Bed Bath & Beyond is closing more stores.

Bed Bath & Beyond continues to shrink its store footprint.

The embattled home goods chain, which last week sounded another warning that it considering filing for bankruptcy, is closing all its Harmons health and beauty stores — about 50 locations in all  — and has initiated the closing of an additional 87 Bed Bath & Beyond stores. Five Buybuy Baby stores are also on the cutting list.

The new round of closings are in addition to the 150 poor-performing Bed Bath & Beyond stores that the company said in August that it planned to close. (Click here for a list, updated as of January 2023, of the store closings that were part of the initiative.)


"As we continue to work with our advisors to consider multiple paths, we are implementing actions to manage our business as efficiently as possible," Bed Bath & Beyond Inc. wrote in a statement emailed to Chain Store Age. "This store fleet reduction expands the company’s ongoing closure program of approximately 150 lower-producing Bed Bath & Beyond banner stores. Additionally, the company announced the closure of all Harmon locations. We will update all stakeholders on our plans as they develop and finalize."

Harmon, which was founded in 1971, was acquired by Bed Bath & Beyond in 2002.  The stores sell a mix of health and beauty items, ranging from cosmetics and hair care to health care products such as vitamins and headache remedies.  A limited assortment of general merchandise items are also featured, including candy, paper goods and other household staples. The majority of Harmon stores are located in New Jersey and New York. 

As of late November, the retailer had 949 stores, including 762 Bed Bath & Beyond stores, 137 Buybuy Baby stores, and approximately 50 stores operating under the names of Harmon, Harmon Face Values or Face Values.

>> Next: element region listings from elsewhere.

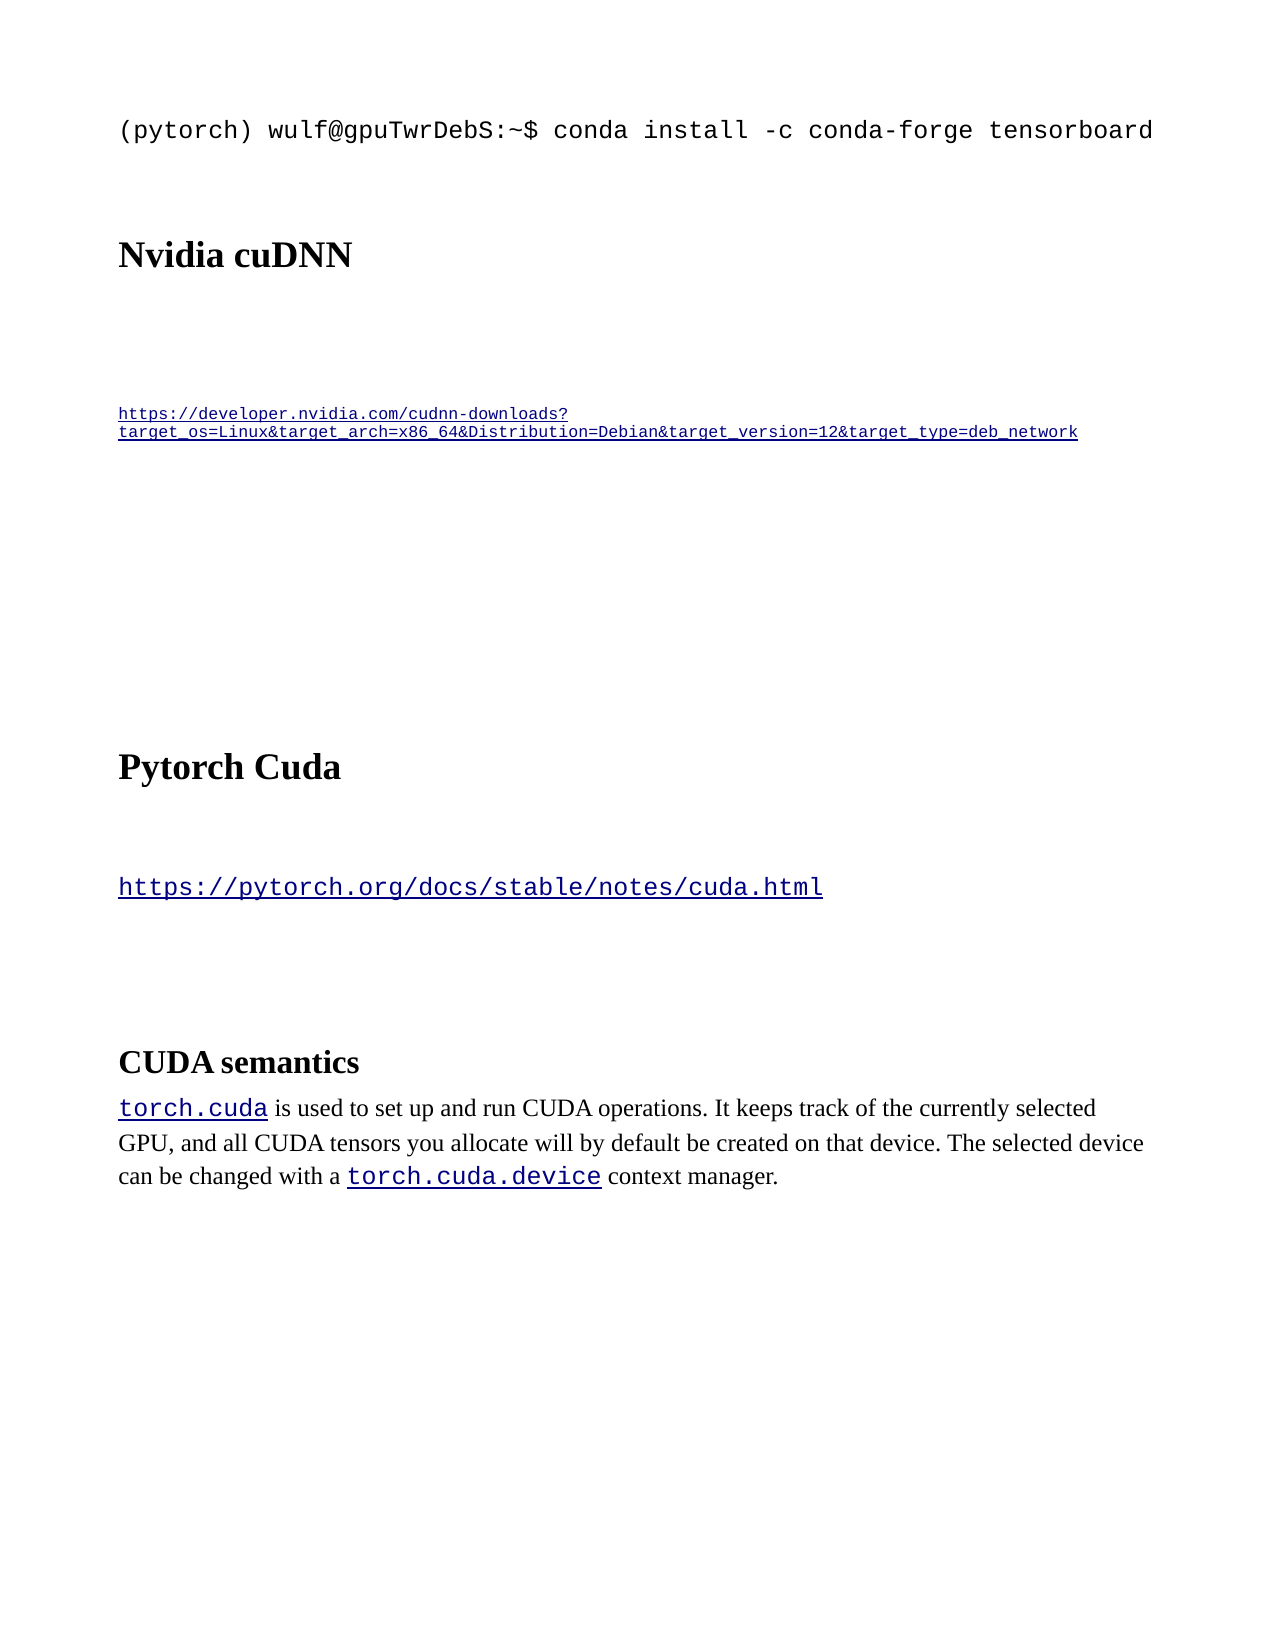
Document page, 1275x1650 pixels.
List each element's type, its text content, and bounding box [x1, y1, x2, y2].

text Nvidia cuDNN [118, 233, 1157, 276]
text Pytorch Cuda [118, 745, 1157, 788]
text https://pytorch.org/docs/stable/notes/cuda.html [118, 874, 1157, 902]
text (pytorch) wulf@gpuTwrDebS:~$ conda install -c conda-forge tensorboard [118, 118, 1157, 146]
text https://developer.nvidia.com/cudnn-downloads?target_os=Linux&target_arch=x86_64&Distribution=Debian&target_version=12&target_type=deb_network [118, 405, 1157, 443]
text torch.cuda is used to set up and run CUDA operations. It keeps track of the currently selected GPU, and all CUDA tensors you allocate will by default be created on that device. The selected device can be changed with a torch.cuda.device context manager. [118, 1093, 1157, 1192]
subtitle CUDA semantics [118, 1042, 1157, 1081]
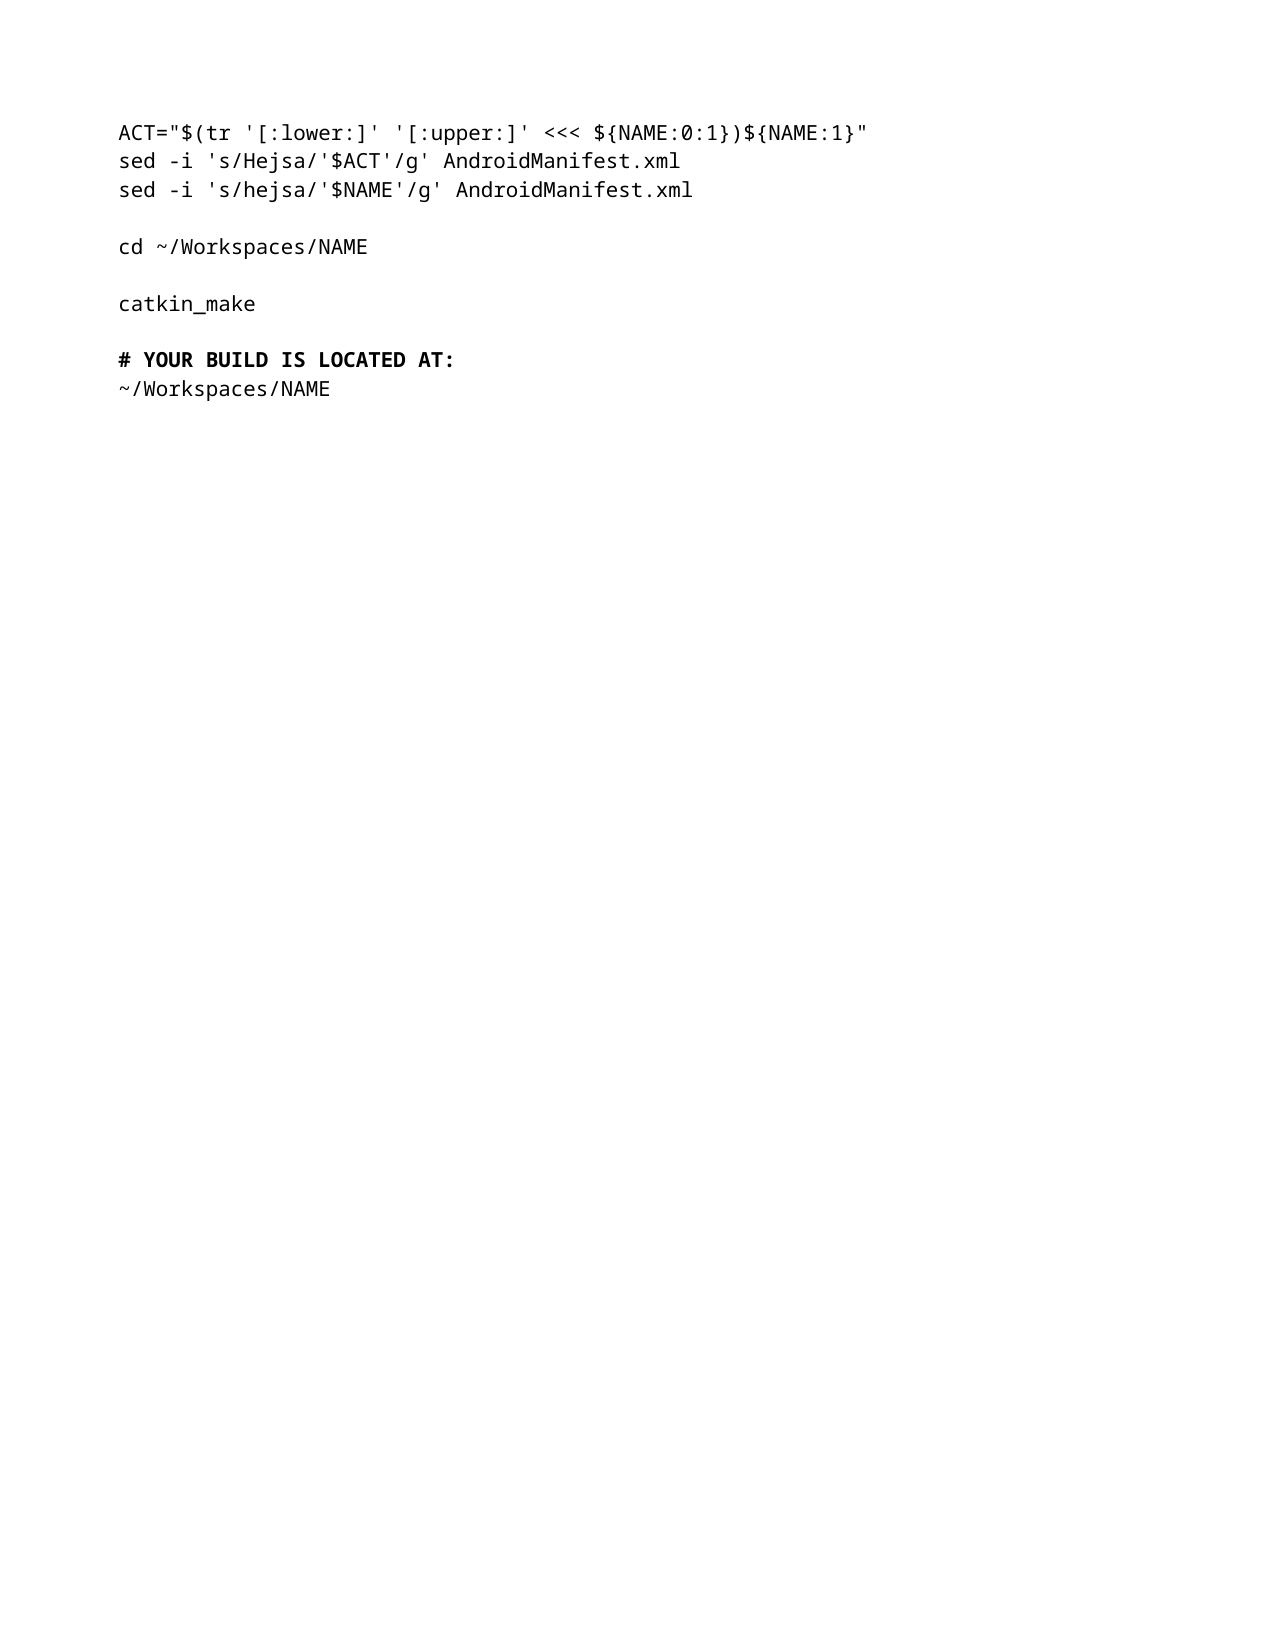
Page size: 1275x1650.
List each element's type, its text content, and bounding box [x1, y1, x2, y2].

text sed -i 's/Hejsa/'$ACT'/g' AndroidManifest.xml [118, 147, 1157, 175]
text # YOUR BUILD IS LOCATED AT: [118, 346, 1157, 374]
text cd ~/Workspaces/NAME [118, 232, 1157, 260]
text ~/Workspaces/NAME [118, 374, 1157, 402]
text ACT="$(tr '[:lower:]' '[:upper:]' <<< ${NAME:0:1})${NAME:1}" [118, 118, 1157, 147]
text catkin_make [118, 289, 1157, 317]
text sed -i 's/hejsa/'$NAME'/g' AndroidManifest.xml [118, 175, 1157, 203]
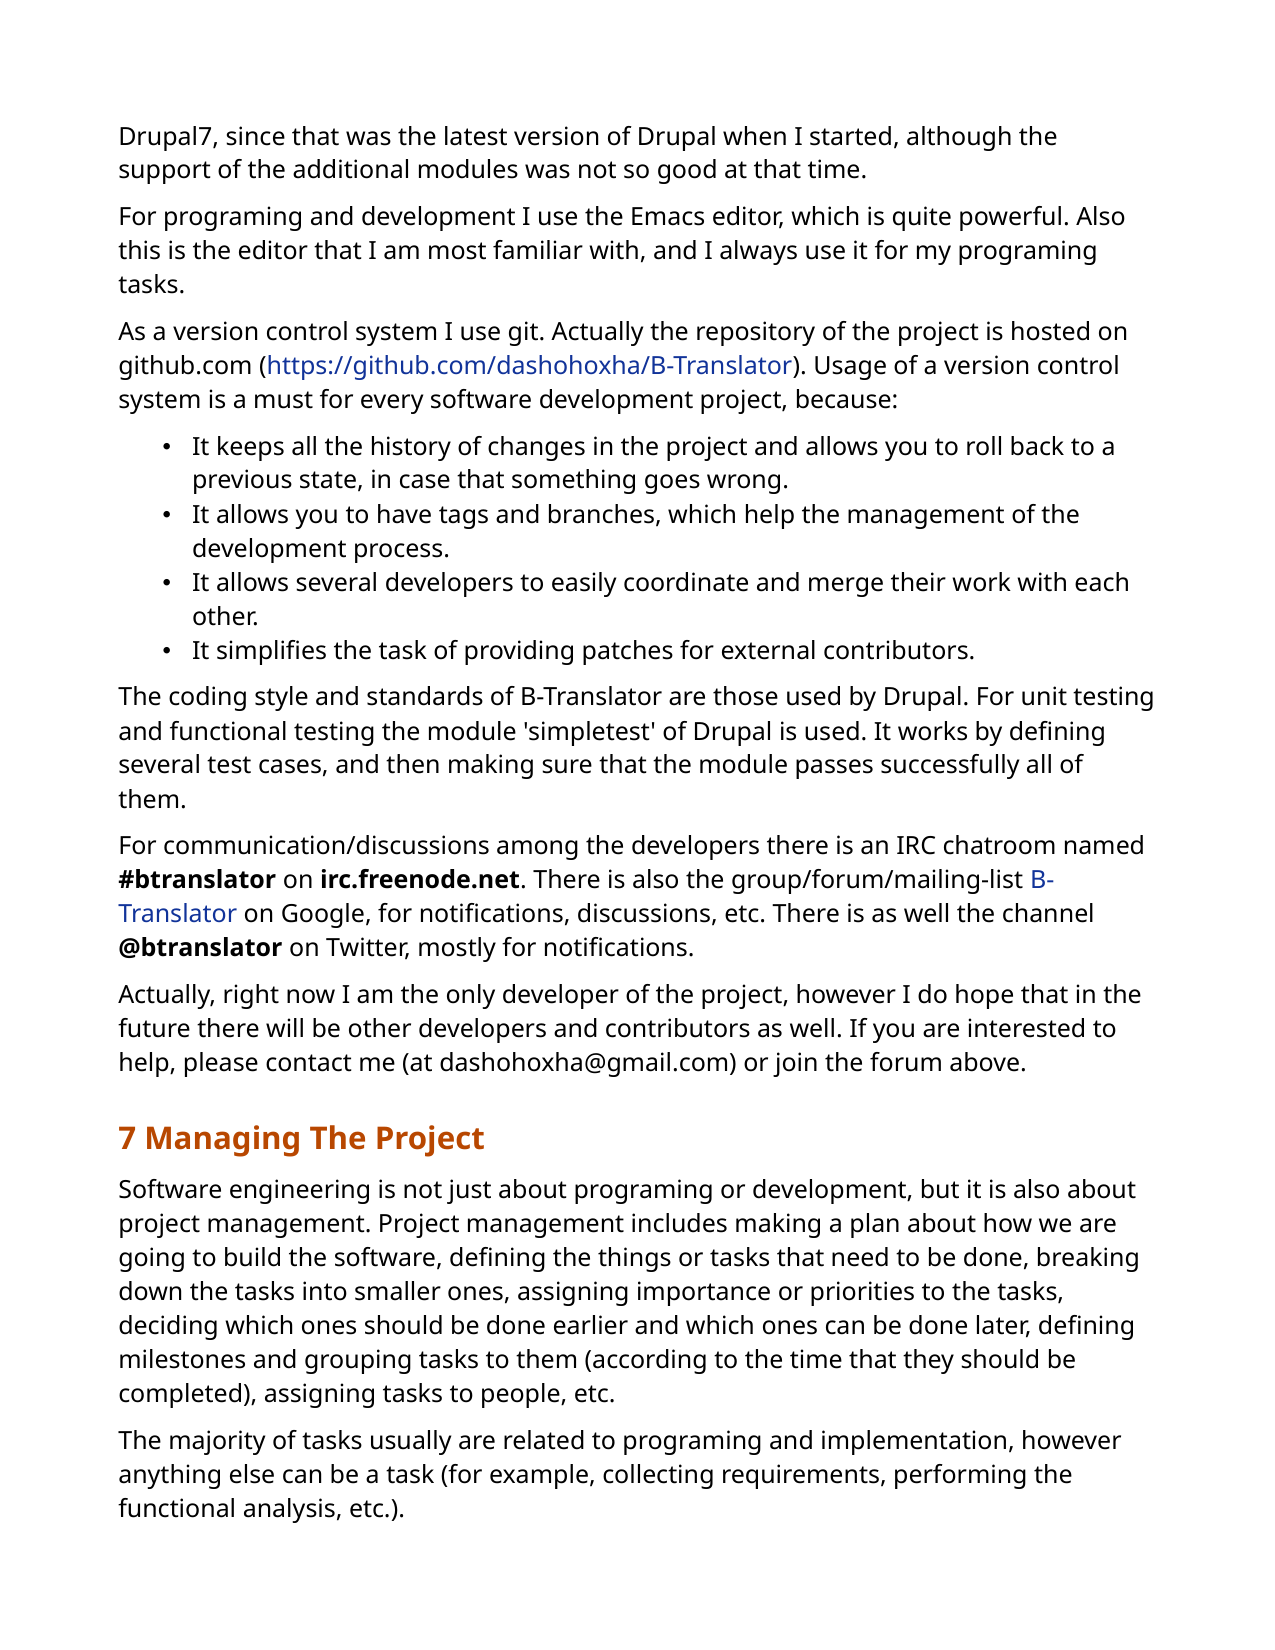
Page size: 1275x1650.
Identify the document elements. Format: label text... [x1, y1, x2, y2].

list It simplifies the task of providing patches for external contributors. [162, 632, 1157, 667]
text Software engineering is not just about programing or development, but it is also about project management. Project management includes making a plan about how we are going to build the software, defining the things or tasks that need to be done, breaking down the tasks into smaller ones, assigning importance or priorities to the tasks, deciding which ones should be done earlier and which ones can be done later, defining milestones and grouping tasks to them (according to the time that they should be completed), assigning tasks to people, etc. [118, 1171, 1157, 1410]
text The coding style and standards of B-Translator are those used by Drupal. For unit testing and functional testing the module 'simpletest' of Drupal is used. It works by defining several test cases, and then making sure that the module passes successfully all of them. [118, 679, 1157, 815]
list It keeps all the history of changes in the project and allows you to roll back to a previous state, in case that something goes wrong. [162, 428, 1157, 496]
text Actually, right now I am the only developer of the project, however I do hope that in the future there will be other developers and contributors as well. If you are interested to help, please contact me (at dashohoxha@gmail.com) or join the forum above. [118, 977, 1157, 1079]
text For programing and development I use the Emacs editor, which is quite powerful. Also this is the editor that I am most familiar with, and I always use it for my programing tasks. [118, 199, 1157, 301]
text For communication/discussions among the developers there is an IRC chatroom named #btranslator on irc.freenode.net. There is also the group/forum/mailing-list B-Translator on Google, for notifications, discussions, etc. There is as well the channel @btranslator on Twitter, mostly for notifications. [118, 828, 1157, 964]
list It allows you to have tags and branches, which help the management of the development process. [162, 496, 1157, 564]
text The majority of tasks usually are related to programing and implementation, however anything else can be a task (for example, collecting requirements, performing the functional analysis, etc.). [118, 1422, 1157, 1524]
text Drupal7, since that was the latest version of Drupal when I started, although the support of the additional modules was not so good at that time. [118, 118, 1157, 186]
text As a version control system I use git. Actually the repository of the project is hosted on github.com (https://github.com/dashohoxha/B-Translator). Usage of a version control system is a must for every software development project, because: [118, 313, 1157, 416]
list It allows several developers to easily coordinate and merge their work with each other. [162, 564, 1157, 632]
subtitle 7 Managing The Project [118, 1116, 1157, 1159]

With the news of yet more closings, Bed Bath & Bath appears to be moving closer to bankruptcy. In an SEC filing last Thursday, the company said it didn’t have cash to pay down its debt. (On Thursday, Bed Bath & Beyond said it received a default notice from JPMorgan Chase & Co. after it overdrew on its credit lines.). As of March, the company had about $3 billion in debt.

“At this time, the company does not have sufficient resources to repay the amounts under the Credit Facilities and this will lead the company to consider all strategic alternatives, including restructuring its debt under the U.S. Bankruptcy Code,” Bed Bath & Beyond stated in the filing.

In the filing, the company said it is taking a number of actions to improve its financial position, including cost-cutting, lowering capital expenditures, and reducing its store footprint and related distribution centers. 

In addition, Bed Bath & Beyond said it will continue to seek reductions in rental obligations with landlords in its determination of the appropriate footprint, seek additional debt or equity capital, reduce or delay the company's business activities and strategic initiatives or sell assets. It warned, “these measures may not be successful.”

Bed Bath & Beyond also said Thursday that it has Carol Flaton to its board. Flaton is a restructuring professional who previously worked at AlixPartners and Lazard.